Exercise details |
Reproduce the passage about Ichiro below from "Ichiro was, in" to "of all time.", substituting "star" for "superstar".

Excerpted text |
__________

Ichiro was, in many respects, baseball’s first global superstar, having established himself in Japanese baseball before joining the Seattle Mariners in his late 20s. Recently, his combined professional hits total topped that of Pete Rose – and though there is some controversy as to whether his Japanese career “counts,” there is little doubt that Ichiro changed the game of baseball, both through his playing ability and through his global reach. He is certainly a first-ballot Hall of Fame player, and arguably one of the best baseball players of all time.
I first saw Ichiro play live in Seattle in 2006. I took a seat in right field – Ichiro’s then position – and was surrounded by fans from Japan, all there to see him play. In fact, much of the in-stadium signage – as well as many of the on-field advertisements – were in both English and Japanese, suggesting just how much of a magnet Ichiro was for fans overseas. Friday’s game will be my third time seeing Ichiro (the other was a mid-April Braves-Marlins game last season), and though I don’t expect to see the same reaction as I experience in 2006, I wouldn’t be surprised if there weren’t a few fans there who, like me, want to see him play one last time.

__________

Source data |
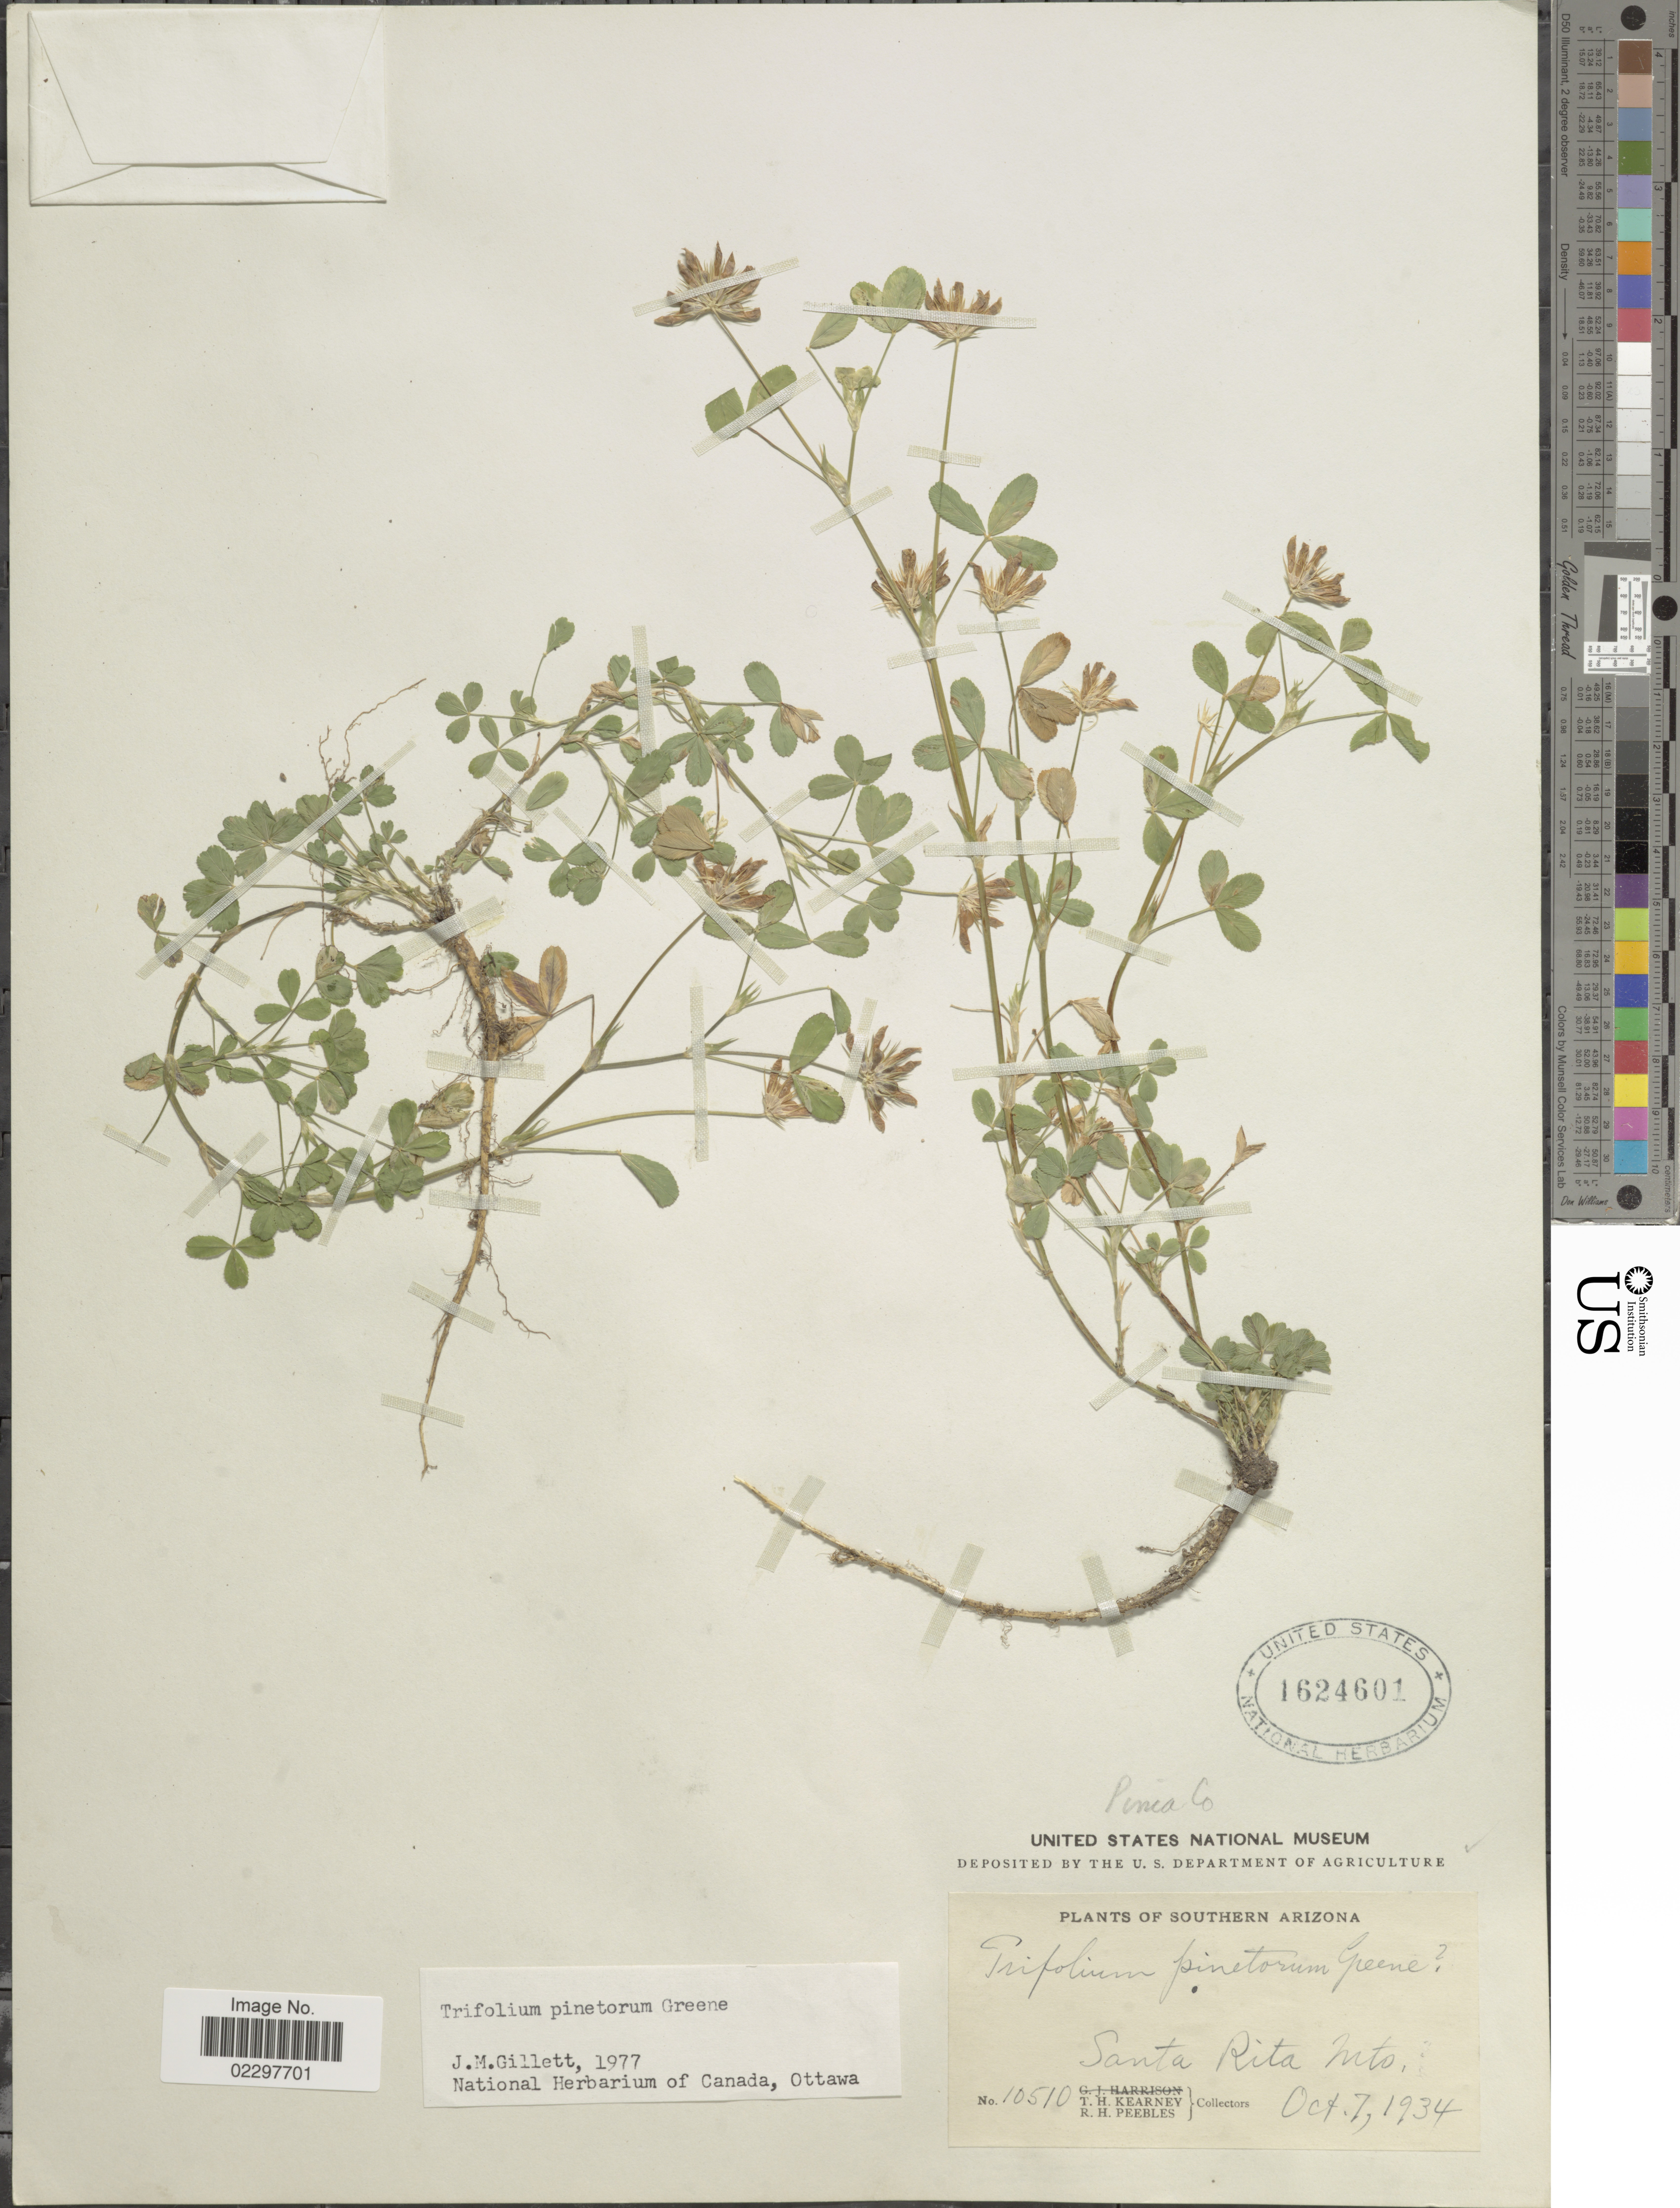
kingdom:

__________

Exercise result |
Ichiro was, in many respects, baseball’s first global star, having established himself in Japanese baseball before joining the Seattle Mariners in his late 20s. Recently, his combined professional hits total topped that of Pete Rose – and though there is some controversy as to whether his Japanese career “counts,” there is little doubt that Ichiro changed the game of baseball, both through his playing ability and through his global reach. He is certainly a first-ballot Hall of Fame player, and arguably one of the best baseball players of all time.